My thermostat is set to 62 at night during the winter. 

Not sure if that experiment info was intended for me, but I know that my cats don't like covered beds because I've had a couple and none of them will use them. We don't have any mat types, except for the throws on the back of the couch. The real beds have bolsters on the sides that range from about 3 to 9 inches high.

Using a flat mat heated pad isn't going to keep the cat the warmest it can be, but it will help. Using a heater in a bed with bolster sides is better and of course a cave is even better than that. But is all depends on what the cat likes for a bed. 

In any event, my cats tend to snuggle up to mama when they're cold at night, I usually wake up pinned to the mattress :lol:


----------



## petspy (Sep 11, 2008)

here's a fun way you can discover your cat's preferences;



if I had the extra money, I'd go for one of these;


----------



## marie73 (Jul 12, 2006)

My cats were practically fighting over a covered bed I brought home last year. Since Day Two, however, no one has used it. :?


----------



## jennykat (Jan 23, 2008)

By the way Marie.. your cats are beautiful! -- they look well spoiled!


----------



## marie73 (Jul 12, 2006)

Aww, thank you! Spoiled? Not at all. I only have five cat trees, three cat condos, more mice than I will ever find until I move again, little snacks after their evening workout,


----------



## jennykat (Jan 23, 2008)

You know for the life of me... I don't understand (nor do I want to) people who don't like cats. Dogs well............... but cats? Mine are little princes or princesses. Actually, I like dogs too, but I'm allergic unfortunately. 
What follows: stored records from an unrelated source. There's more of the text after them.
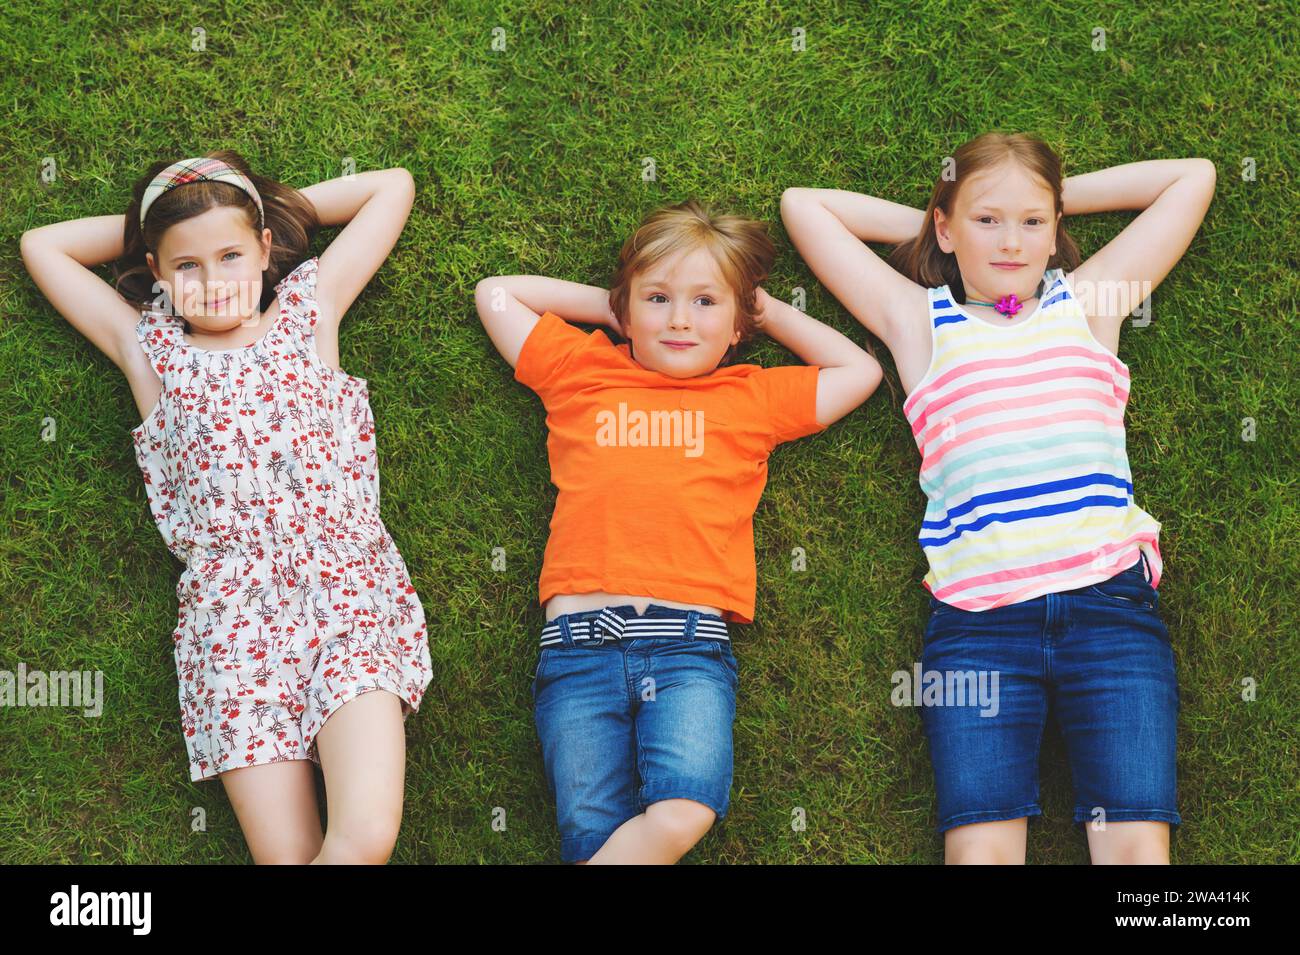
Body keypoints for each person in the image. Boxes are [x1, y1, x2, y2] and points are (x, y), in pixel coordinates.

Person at [782, 133, 1215, 863]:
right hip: (979, 629)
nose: (1011, 242)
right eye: (987, 221)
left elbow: (1192, 178)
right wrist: (943, 219)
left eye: (1033, 222)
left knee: (1139, 848)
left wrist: (1036, 198)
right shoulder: (918, 322)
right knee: (979, 852)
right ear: (946, 228)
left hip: (1110, 610)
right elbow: (805, 206)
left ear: (1056, 227)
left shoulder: (1089, 302)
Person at [20, 151, 432, 864]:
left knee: (364, 835)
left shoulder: (312, 305)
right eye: (185, 266)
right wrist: (169, 220)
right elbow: (42, 246)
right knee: (289, 855)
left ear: (266, 247)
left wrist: (243, 199)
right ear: (153, 269)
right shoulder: (148, 347)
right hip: (231, 619)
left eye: (232, 253)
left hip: (344, 591)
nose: (212, 284)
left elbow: (391, 185)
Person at [475, 199, 882, 862]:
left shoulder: (749, 396)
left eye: (705, 302)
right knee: (590, 833)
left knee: (685, 806)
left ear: (737, 324)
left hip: (687, 649)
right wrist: (615, 307)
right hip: (579, 647)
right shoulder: (582, 370)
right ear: (627, 310)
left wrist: (764, 309)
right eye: (658, 299)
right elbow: (495, 294)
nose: (680, 319)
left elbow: (859, 372)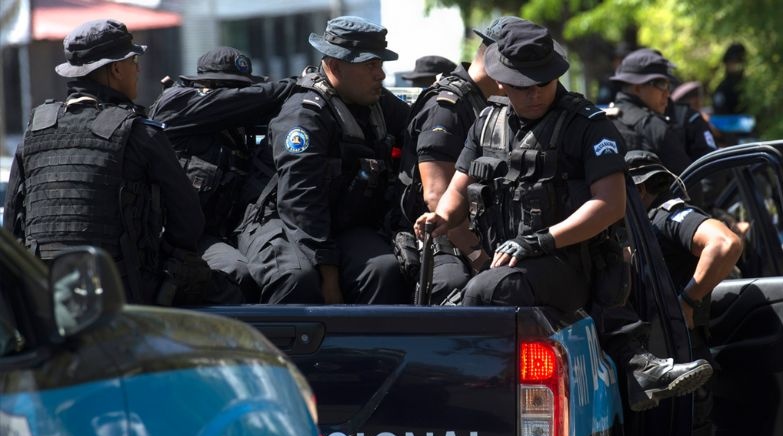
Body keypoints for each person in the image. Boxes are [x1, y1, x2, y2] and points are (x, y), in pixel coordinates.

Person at [414, 19, 711, 411]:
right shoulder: (486, 122)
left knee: (488, 291)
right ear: (503, 82)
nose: (536, 93)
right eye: (524, 85)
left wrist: (541, 240)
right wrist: (440, 219)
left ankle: (468, 390)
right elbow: (457, 190)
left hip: (570, 263)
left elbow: (610, 204)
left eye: (544, 82)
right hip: (502, 259)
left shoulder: (588, 125)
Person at [3, 19, 206, 306]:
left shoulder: (36, 130)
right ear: (116, 68)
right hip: (121, 301)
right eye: (133, 60)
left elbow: (12, 224)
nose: (138, 69)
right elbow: (189, 222)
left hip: (45, 303)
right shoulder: (139, 133)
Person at [241, 16, 411, 305]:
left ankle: (368, 349)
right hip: (279, 220)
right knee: (297, 280)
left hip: (340, 221)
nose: (380, 75)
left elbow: (418, 125)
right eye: (370, 65)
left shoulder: (376, 103)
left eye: (380, 65)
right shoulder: (304, 115)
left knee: (385, 270)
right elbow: (301, 202)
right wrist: (329, 277)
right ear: (335, 66)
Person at [626, 149, 743, 436]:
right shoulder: (642, 225)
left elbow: (724, 244)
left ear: (639, 189)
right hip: (659, 365)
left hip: (680, 358)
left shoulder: (666, 215)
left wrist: (687, 302)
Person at [149, 46, 296, 301]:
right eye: (228, 88)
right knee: (235, 272)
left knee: (282, 269)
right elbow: (247, 100)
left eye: (241, 88)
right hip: (175, 237)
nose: (237, 96)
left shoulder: (237, 132)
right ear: (205, 85)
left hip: (222, 232)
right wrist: (295, 83)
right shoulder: (176, 105)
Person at [395, 16, 516, 303]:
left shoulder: (486, 103)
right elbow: (436, 196)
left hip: (481, 226)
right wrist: (479, 257)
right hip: (438, 233)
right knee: (455, 284)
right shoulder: (447, 107)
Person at [606, 48, 694, 176]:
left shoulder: (601, 122)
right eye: (661, 84)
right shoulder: (655, 128)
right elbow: (690, 186)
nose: (667, 94)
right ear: (637, 88)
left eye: (669, 86)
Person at [712, 42, 746, 115]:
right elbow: (719, 116)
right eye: (733, 62)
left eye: (739, 62)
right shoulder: (722, 89)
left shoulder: (749, 87)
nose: (736, 66)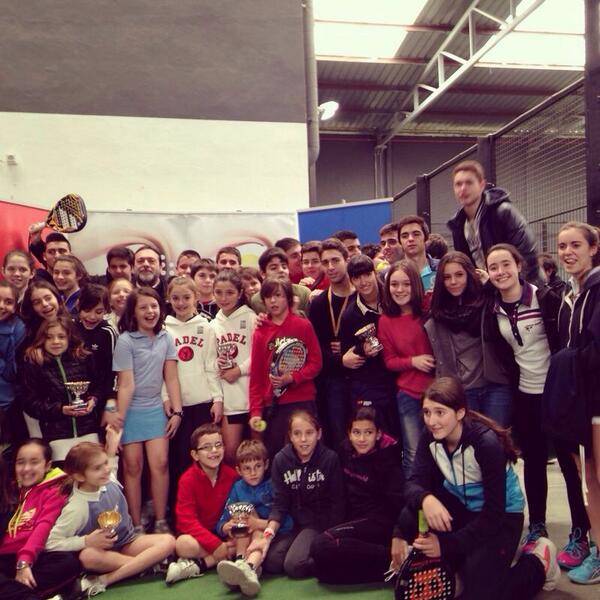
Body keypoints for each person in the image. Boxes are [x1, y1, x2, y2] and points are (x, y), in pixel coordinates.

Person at [392, 377, 561, 600]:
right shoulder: (429, 437)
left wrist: (445, 545)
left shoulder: (486, 444)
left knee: (480, 594)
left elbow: (493, 515)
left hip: (502, 517)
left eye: (440, 412)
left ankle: (539, 561)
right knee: (414, 509)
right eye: (427, 412)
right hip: (464, 508)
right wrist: (408, 523)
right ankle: (469, 566)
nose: (432, 421)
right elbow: (413, 483)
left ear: (460, 413)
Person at [484, 243, 588, 561]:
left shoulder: (546, 299)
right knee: (533, 461)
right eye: (493, 267)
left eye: (505, 264)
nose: (500, 272)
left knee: (570, 465)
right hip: (524, 395)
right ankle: (537, 526)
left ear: (519, 266)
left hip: (557, 394)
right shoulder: (492, 308)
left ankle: (581, 532)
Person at [45, 430, 175, 597]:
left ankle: (106, 579)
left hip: (128, 543)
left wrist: (112, 445)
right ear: (79, 476)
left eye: (105, 464)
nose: (106, 470)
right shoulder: (77, 507)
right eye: (97, 468)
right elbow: (51, 543)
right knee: (87, 557)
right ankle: (149, 565)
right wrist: (86, 541)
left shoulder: (107, 478)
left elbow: (111, 461)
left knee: (168, 541)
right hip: (103, 555)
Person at [107, 287, 183, 534]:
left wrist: (177, 412)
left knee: (160, 464)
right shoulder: (125, 341)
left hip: (155, 409)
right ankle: (136, 524)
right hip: (130, 412)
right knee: (132, 467)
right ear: (133, 312)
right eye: (143, 307)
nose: (150, 311)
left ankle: (161, 521)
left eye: (154, 306)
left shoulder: (166, 338)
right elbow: (126, 385)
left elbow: (171, 378)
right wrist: (119, 421)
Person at [553, 221, 600, 583]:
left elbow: (592, 351)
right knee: (590, 479)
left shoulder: (597, 290)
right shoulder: (572, 294)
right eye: (562, 246)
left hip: (597, 402)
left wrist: (566, 362)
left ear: (593, 249)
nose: (567, 253)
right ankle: (597, 548)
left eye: (575, 245)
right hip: (581, 403)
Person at [245, 411, 344, 578]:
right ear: (290, 436)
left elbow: (338, 502)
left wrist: (332, 535)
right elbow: (279, 504)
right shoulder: (281, 460)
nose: (303, 439)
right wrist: (267, 536)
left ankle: (326, 558)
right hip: (291, 524)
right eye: (297, 434)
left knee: (293, 566)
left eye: (309, 433)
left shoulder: (330, 459)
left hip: (318, 524)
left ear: (319, 434)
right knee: (272, 562)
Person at [312, 406, 404, 584]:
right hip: (356, 521)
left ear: (378, 434)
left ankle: (399, 559)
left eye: (368, 432)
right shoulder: (345, 451)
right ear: (349, 433)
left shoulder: (388, 460)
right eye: (356, 432)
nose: (361, 439)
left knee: (320, 545)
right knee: (321, 572)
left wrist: (398, 535)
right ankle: (389, 572)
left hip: (380, 522)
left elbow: (399, 505)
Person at [426, 251, 512, 427]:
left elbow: (511, 294)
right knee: (472, 440)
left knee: (497, 438)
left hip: (495, 386)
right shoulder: (438, 314)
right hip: (461, 391)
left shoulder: (487, 303)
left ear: (470, 275)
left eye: (459, 275)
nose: (453, 281)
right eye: (447, 277)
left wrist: (489, 283)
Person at [248, 278, 322, 456]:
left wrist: (292, 378)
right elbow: (256, 377)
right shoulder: (260, 332)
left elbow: (316, 363)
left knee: (308, 454)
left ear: (288, 298)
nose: (273, 301)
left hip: (302, 401)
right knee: (277, 457)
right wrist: (255, 411)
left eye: (278, 295)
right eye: (268, 297)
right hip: (273, 406)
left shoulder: (303, 326)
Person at [0, 438, 81, 600]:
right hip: (3, 560)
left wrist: (24, 562)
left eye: (34, 462)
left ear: (47, 465)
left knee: (68, 562)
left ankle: (16, 592)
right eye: (20, 462)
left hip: (32, 559)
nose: (26, 469)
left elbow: (43, 526)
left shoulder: (55, 491)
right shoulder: (9, 489)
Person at [163, 276, 222, 488]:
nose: (181, 303)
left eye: (186, 297)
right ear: (168, 299)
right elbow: (162, 370)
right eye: (175, 298)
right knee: (180, 460)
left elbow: (211, 366)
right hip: (177, 406)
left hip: (203, 403)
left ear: (196, 297)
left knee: (206, 457)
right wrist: (165, 397)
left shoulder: (206, 327)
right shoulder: (164, 329)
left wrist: (217, 399)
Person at [215, 440, 293, 597]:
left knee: (253, 524)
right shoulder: (237, 488)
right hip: (244, 541)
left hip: (271, 536)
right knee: (242, 512)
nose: (253, 472)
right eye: (247, 468)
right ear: (238, 470)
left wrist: (258, 523)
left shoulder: (273, 485)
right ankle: (243, 564)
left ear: (266, 465)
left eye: (257, 466)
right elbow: (221, 521)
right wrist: (226, 526)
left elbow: (289, 523)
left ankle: (248, 567)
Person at [378, 259, 434, 474]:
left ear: (416, 285)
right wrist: (413, 361)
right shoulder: (386, 320)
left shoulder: (428, 309)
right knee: (413, 452)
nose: (400, 290)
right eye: (394, 284)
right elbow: (389, 361)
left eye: (406, 284)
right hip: (408, 394)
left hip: (438, 394)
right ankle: (415, 494)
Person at [21, 315, 102, 462]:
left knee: (91, 472)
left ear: (69, 337)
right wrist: (60, 410)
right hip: (56, 436)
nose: (56, 341)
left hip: (88, 430)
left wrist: (93, 400)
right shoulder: (34, 364)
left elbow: (98, 386)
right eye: (49, 337)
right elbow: (30, 403)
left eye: (61, 337)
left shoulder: (83, 357)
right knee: (64, 475)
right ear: (42, 339)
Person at [447, 159, 541, 284]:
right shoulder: (458, 226)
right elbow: (467, 267)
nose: (463, 188)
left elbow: (528, 256)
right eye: (458, 184)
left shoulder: (503, 212)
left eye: (469, 183)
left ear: (482, 185)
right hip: (489, 289)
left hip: (521, 287)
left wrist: (518, 290)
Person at [166, 423, 238, 584]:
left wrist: (227, 533)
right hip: (199, 538)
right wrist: (215, 545)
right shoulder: (187, 479)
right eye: (206, 447)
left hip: (223, 534)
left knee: (243, 538)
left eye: (218, 445)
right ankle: (223, 556)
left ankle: (199, 565)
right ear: (195, 455)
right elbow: (186, 521)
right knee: (183, 544)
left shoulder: (232, 476)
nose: (214, 451)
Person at [339, 255, 396, 434]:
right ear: (351, 281)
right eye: (357, 277)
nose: (363, 282)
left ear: (375, 273)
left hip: (402, 377)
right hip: (374, 385)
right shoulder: (349, 315)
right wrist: (362, 350)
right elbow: (347, 352)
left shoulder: (394, 296)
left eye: (367, 274)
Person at [308, 238, 355, 449]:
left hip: (363, 378)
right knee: (339, 439)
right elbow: (315, 350)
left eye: (335, 260)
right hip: (333, 381)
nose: (330, 267)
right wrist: (340, 360)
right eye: (325, 262)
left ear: (347, 260)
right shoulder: (318, 303)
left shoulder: (362, 296)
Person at [210, 270, 257, 464]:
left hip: (255, 400)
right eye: (218, 292)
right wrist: (218, 364)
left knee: (258, 449)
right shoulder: (213, 325)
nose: (223, 298)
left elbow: (260, 356)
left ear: (240, 293)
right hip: (231, 402)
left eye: (229, 292)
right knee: (230, 454)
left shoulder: (251, 318)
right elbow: (210, 363)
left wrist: (239, 371)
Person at [75, 284, 117, 416]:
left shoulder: (108, 333)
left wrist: (100, 397)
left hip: (100, 396)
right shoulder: (70, 328)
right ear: (78, 306)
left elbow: (112, 372)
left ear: (106, 310)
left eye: (98, 312)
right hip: (74, 393)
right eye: (87, 310)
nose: (92, 317)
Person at [249, 248, 311, 316]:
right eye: (274, 268)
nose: (281, 270)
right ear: (263, 274)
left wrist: (295, 312)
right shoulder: (256, 300)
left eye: (284, 267)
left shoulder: (303, 293)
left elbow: (311, 320)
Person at [0, 281, 26, 445]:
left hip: (6, 403)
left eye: (8, 302)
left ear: (15, 307)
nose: (1, 306)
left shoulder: (18, 328)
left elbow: (12, 372)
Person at [397, 215, 439, 292]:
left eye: (416, 234)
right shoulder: (391, 274)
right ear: (400, 242)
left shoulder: (441, 268)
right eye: (405, 236)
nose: (410, 239)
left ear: (425, 237)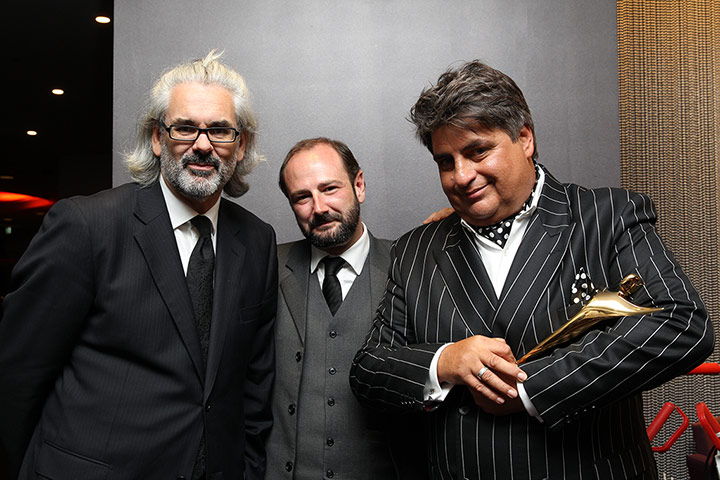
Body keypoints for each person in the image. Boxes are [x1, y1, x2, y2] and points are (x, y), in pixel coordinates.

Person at [350, 60, 713, 479]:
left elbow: (684, 325)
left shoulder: (607, 216)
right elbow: (369, 370)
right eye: (445, 162)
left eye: (477, 151)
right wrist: (445, 360)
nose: (461, 176)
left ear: (524, 138)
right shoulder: (415, 249)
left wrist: (529, 389)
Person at [0, 51, 277, 480]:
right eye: (185, 127)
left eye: (220, 130)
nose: (203, 145)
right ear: (156, 138)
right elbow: (17, 374)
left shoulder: (258, 241)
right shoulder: (86, 225)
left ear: (239, 145)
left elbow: (254, 388)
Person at [266, 138, 426, 480]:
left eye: (329, 188)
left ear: (359, 185)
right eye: (302, 197)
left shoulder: (410, 266)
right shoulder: (266, 266)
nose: (319, 207)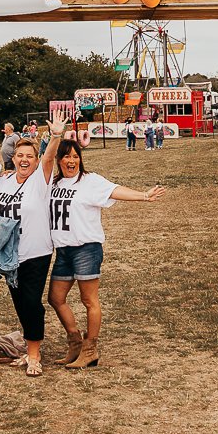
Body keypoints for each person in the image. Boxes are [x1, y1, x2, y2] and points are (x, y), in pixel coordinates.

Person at [47, 138, 166, 369]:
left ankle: (90, 349)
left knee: (88, 300)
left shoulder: (89, 181)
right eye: (67, 156)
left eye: (75, 156)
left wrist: (143, 195)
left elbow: (115, 190)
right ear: (59, 160)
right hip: (63, 251)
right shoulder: (54, 184)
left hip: (86, 249)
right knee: (55, 298)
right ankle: (75, 342)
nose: (72, 160)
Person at [0, 116, 67, 377]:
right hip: (9, 255)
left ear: (35, 160)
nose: (24, 159)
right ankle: (28, 346)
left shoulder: (39, 181)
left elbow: (48, 159)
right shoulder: (5, 181)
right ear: (13, 157)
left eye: (29, 156)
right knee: (20, 302)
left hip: (36, 252)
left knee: (32, 302)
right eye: (19, 155)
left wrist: (55, 136)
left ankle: (34, 355)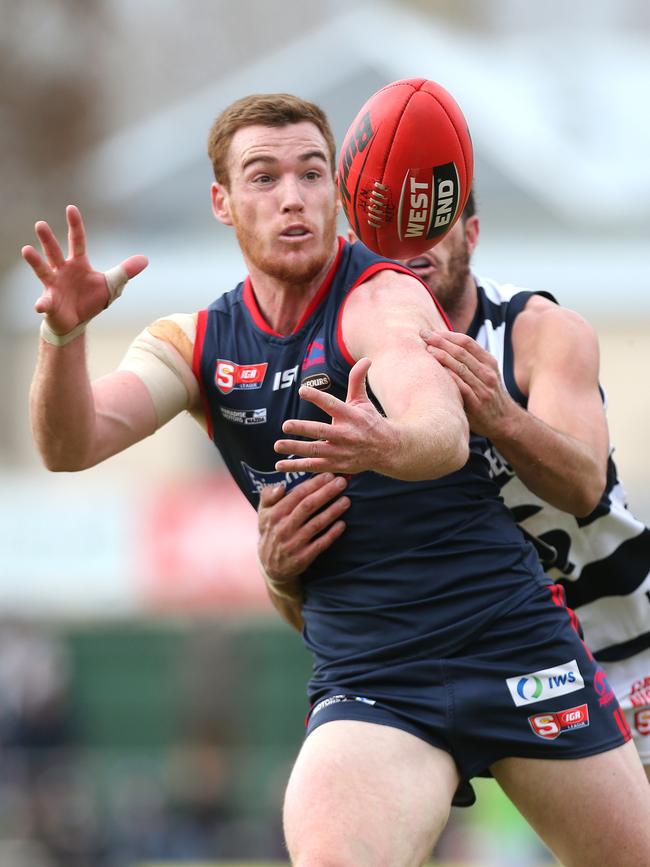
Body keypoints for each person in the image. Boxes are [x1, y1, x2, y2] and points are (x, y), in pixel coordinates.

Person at [23, 93, 650, 866]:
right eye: (264, 177)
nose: (292, 196)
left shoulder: (382, 297)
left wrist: (381, 440)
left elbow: (443, 432)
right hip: (375, 677)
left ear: (339, 194)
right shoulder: (195, 342)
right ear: (221, 201)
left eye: (312, 173)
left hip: (513, 643)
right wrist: (62, 334)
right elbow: (71, 441)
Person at [259, 188, 650, 787]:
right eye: (391, 230)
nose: (411, 246)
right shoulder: (346, 369)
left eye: (432, 225)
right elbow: (341, 605)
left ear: (470, 234)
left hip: (622, 644)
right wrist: (278, 572)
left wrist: (500, 415)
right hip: (477, 665)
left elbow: (584, 486)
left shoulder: (536, 333)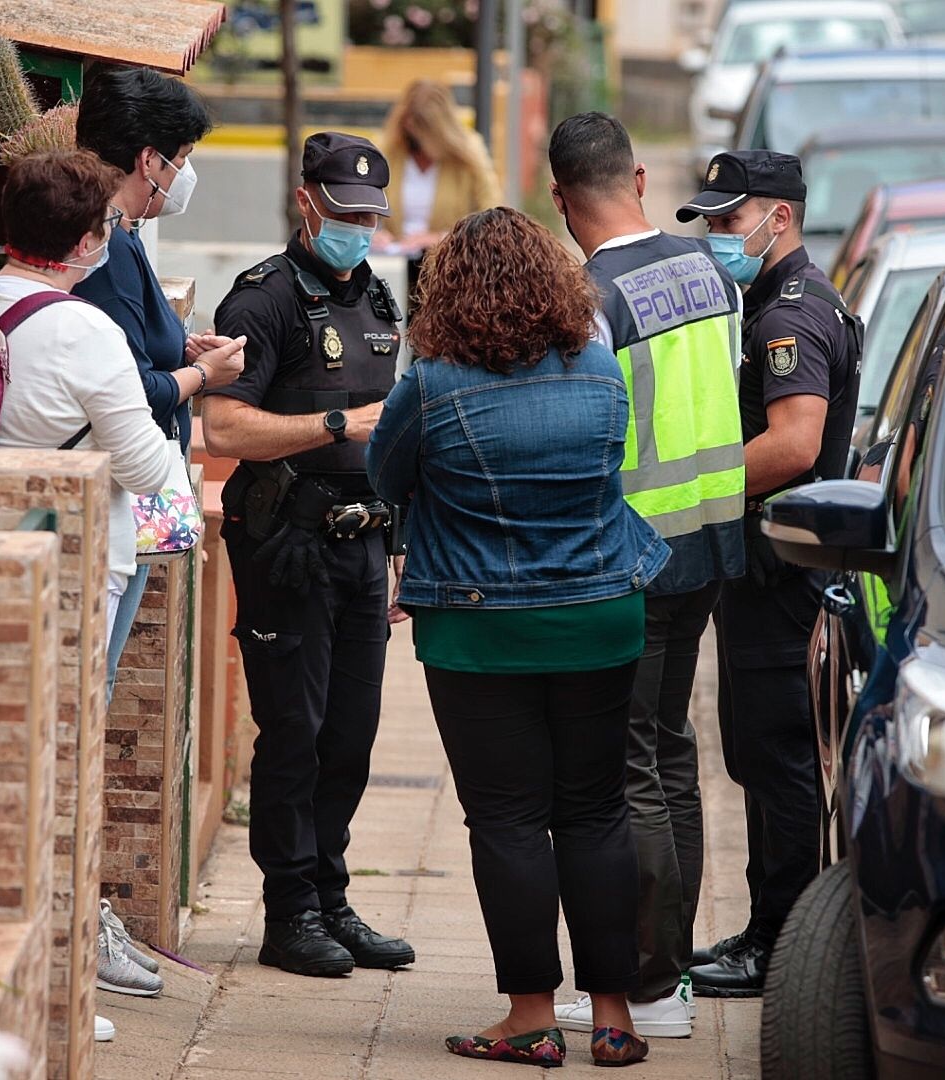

5 cat trees and 3 condos? -- Yep.. they have you wrapped around their little paws. You sound as bad as I am! I would love to own more then 3 cats, but my husband would kill me. 

Headed off to bed now to snuggle up with my kitties and get some sleep.

:luv


----------



## petspy (Sep 11, 2008)

*New Concern;*

one of my cats spends a bit too much time (napping for an hour at a time) on the hutch over my living room radiator. the ambient temperature of the room is 80°F yet she'll lounge around and nap as the heat radiates air 110°F against her (yes I measured it). should I be concerned? maybe cover the heat ducts so she can't sit so close to them for any length of time? she's otherwise healthy, eating and drinking well, active - etc. the room is not drafty at all.


----------



## Mom of 4 (Jul 29, 2006)

Laurief, I hope the hutch/furiture over the heating vents is not something you plan to keep longterm. The direct heat wil destroy the furniture over time.

I leave various quilts out on the couch, scrunched up wil spots to hide in and on. I also have some cat sacks (http://www.petsmart.com/product/index.j ... Id=3077186). They are amazingly soft. The cats rarely crawl inside them, but they curl up on the open end as it lays flat.


----------